Our territories are committed to finding ingenious solutions against medical deserts

Our territories are committed to finding ingenious solutions against medical deserts

“Medical desert. » The words evoke depopulated villages and vast unoccupied areas. However, these terms now apply, in various forms and issues, to the entire territory.

25.3 million users live in an area where the provision of private healthcare is insufficient. 15.3 million can no longer find a GP, despite being a compulsory entry point into the healthcare system since 2004. Worse. Medical deserts are no longer understood only geographically. “The entire care pathway is degraded,” notes Olivier Babinet, digital health expert (1). The very principle of equal access to care is now being called into question.

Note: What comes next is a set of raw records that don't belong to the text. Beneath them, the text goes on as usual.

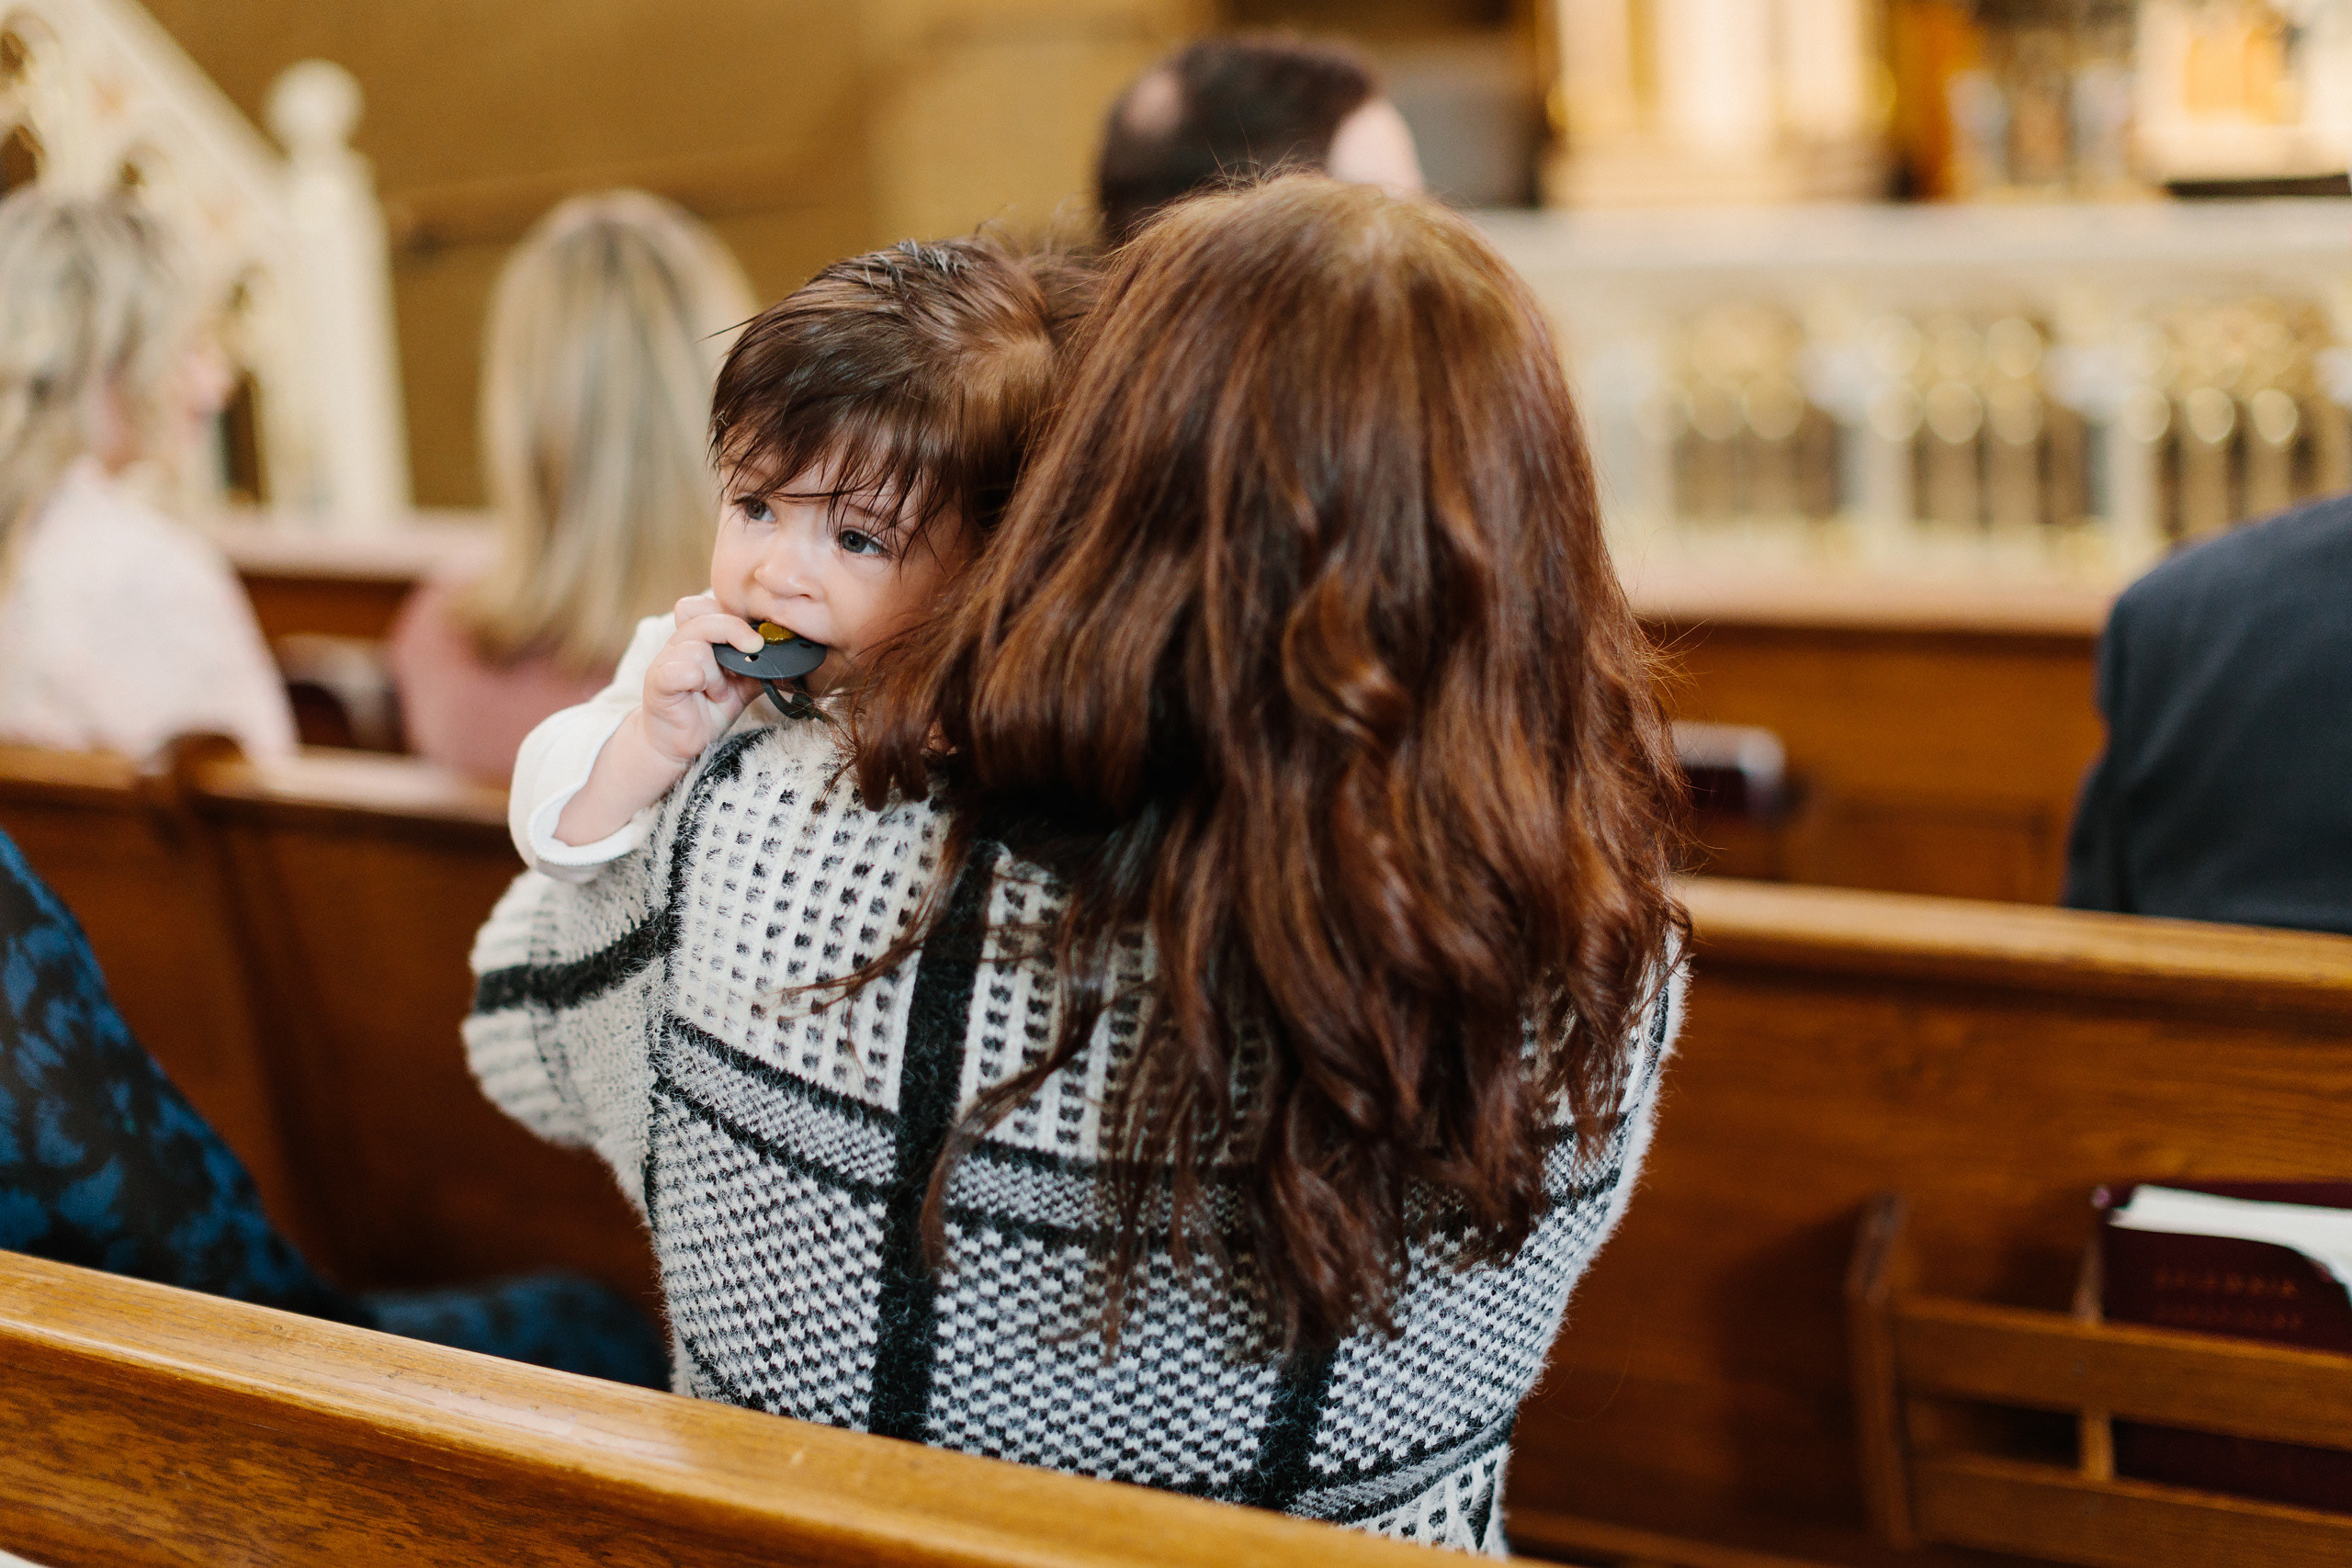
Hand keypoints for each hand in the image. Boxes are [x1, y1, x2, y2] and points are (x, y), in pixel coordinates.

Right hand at [639, 595, 764, 765]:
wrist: (681, 742)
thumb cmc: (708, 709)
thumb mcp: (742, 687)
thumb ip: (760, 670)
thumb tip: (792, 662)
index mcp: (699, 638)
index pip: (706, 605)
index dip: (731, 615)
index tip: (756, 638)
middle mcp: (680, 644)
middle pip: (705, 618)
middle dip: (735, 633)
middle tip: (753, 650)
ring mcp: (666, 661)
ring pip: (697, 648)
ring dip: (716, 674)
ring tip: (717, 693)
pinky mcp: (657, 682)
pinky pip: (678, 670)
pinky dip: (695, 679)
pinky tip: (701, 693)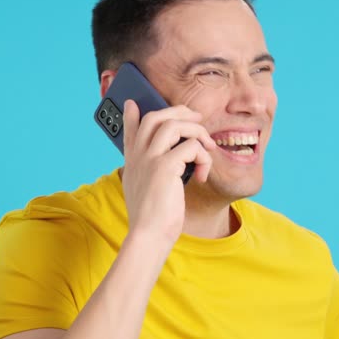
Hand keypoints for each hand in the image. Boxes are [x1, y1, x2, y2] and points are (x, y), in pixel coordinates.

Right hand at [120, 100, 213, 246]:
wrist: (148, 235)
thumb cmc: (152, 218)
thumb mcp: (144, 190)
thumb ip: (149, 172)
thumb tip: (162, 164)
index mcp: (133, 161)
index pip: (130, 129)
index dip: (132, 114)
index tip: (132, 104)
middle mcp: (138, 155)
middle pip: (156, 117)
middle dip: (180, 113)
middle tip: (197, 119)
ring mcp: (150, 158)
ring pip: (174, 125)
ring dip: (197, 132)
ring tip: (208, 146)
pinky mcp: (164, 167)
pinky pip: (191, 147)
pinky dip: (203, 157)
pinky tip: (202, 174)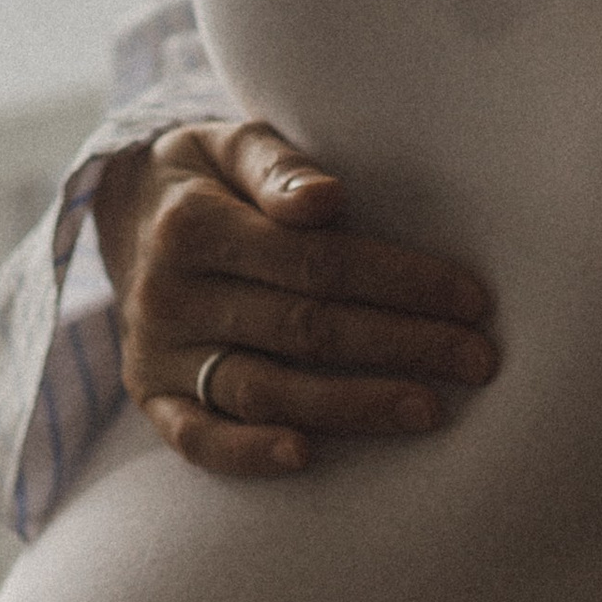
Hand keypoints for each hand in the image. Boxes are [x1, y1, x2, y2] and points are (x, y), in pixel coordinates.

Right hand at [92, 119, 497, 479]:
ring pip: (266, 389)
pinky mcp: (151, 396)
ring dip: (353, 405)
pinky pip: (197, 438)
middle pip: (304, 328)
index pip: (315, 261)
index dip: (398, 281)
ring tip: (429, 409)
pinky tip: (306, 456)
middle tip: (478, 360)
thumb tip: (328, 200)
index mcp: (192, 225)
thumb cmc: (206, 178)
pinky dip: (248, 454)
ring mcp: (157, 352)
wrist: (123, 215)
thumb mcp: (232, 145)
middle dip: (401, 345)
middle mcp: (168, 294)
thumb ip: (279, 168)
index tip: (470, 299)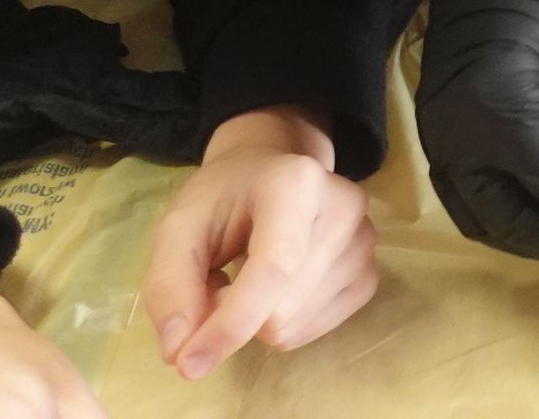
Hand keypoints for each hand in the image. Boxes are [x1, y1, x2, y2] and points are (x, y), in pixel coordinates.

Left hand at [141, 107, 375, 380]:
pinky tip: (276, 291)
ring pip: (295, 326)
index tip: (188, 363)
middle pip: (281, 309)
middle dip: (235, 313)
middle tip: (222, 278)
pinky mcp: (369, 275)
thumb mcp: (178, 228)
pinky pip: (315, 331)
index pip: (273, 268)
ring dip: (257, 319)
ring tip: (249, 276)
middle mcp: (345, 208)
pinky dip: (283, 325)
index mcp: (297, 183)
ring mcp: (364, 243)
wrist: (269, 175)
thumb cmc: (222, 200)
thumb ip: (170, 286)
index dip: (231, 323)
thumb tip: (179, 352)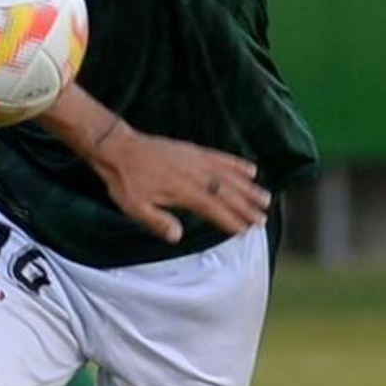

Each territory has its own reasons and dynamics: rural areas and priority areas of cities no longer attract, unlike small towns on the edge of larger ones, which see young families arriving. “These different movements are faced with the scarcity of the supply of doctors,” recalls Guillaume Chevillard, geographer and researcher at Irdes. From 1971 to 2020, a numerus clausus limited the number of medical students. And its opening since 2020 will not mechanically be able to have effects before… 2030!

The number of students remains constrained by the reception capacities and training resources of the faculties. “The number of general practitioners should decrease further until 2026, and only return to its current level beyond 2030,” confirms a recent senatorial report. 16.4% of active doctors today are over 65 years old… This is the case in Lot, for example, where the five ophthalmologists still practicing have just reached this age.

The public authorities became aware of the problem late and after having applied ineffective policies, focused on financial incentives. Since the “My health 2022” strategy, measures aim to free up medical time for doctors, by transferring certain tasks to highly specialized nurses or medical assistants (10,000 planned by the end of 2024) who can take care of patient reception and administrative costs.

Municipalities respond to local specificities of care

In the meantime, what could really change the situation is the commitment of local communities. “Their proximity allowed them to adapt to the specific needs of residents,” explains Guillaume Chevillard. Thus, health homes, or health centers in which professionals are employed, were born at the municipal level. Their success is overwhelming. While there were only around twenty in 2008, there are now 2,550 and the public authorities are aiming for a target of 4,000 by the end of 2027.

Mobile medicine, recruitment of foreign doctors, meetings organized by mayors to attract general practitioners, re-employment of retired doctors, “bridges” between regions… Local authorities drive or support a multitude of initiatives, of which we present some particularly enlightening examples (explore the box below). “No single solution is miraculous but this abundance is productive,” observes Olivier Babinet. Put together, the pieces of this puzzle reduce waiting hours in doctors’ offices, which isn’t so bad.

(1) Co-author of the work The medical deserts in question(s), Ed. Hygea, 144 p. ; €14.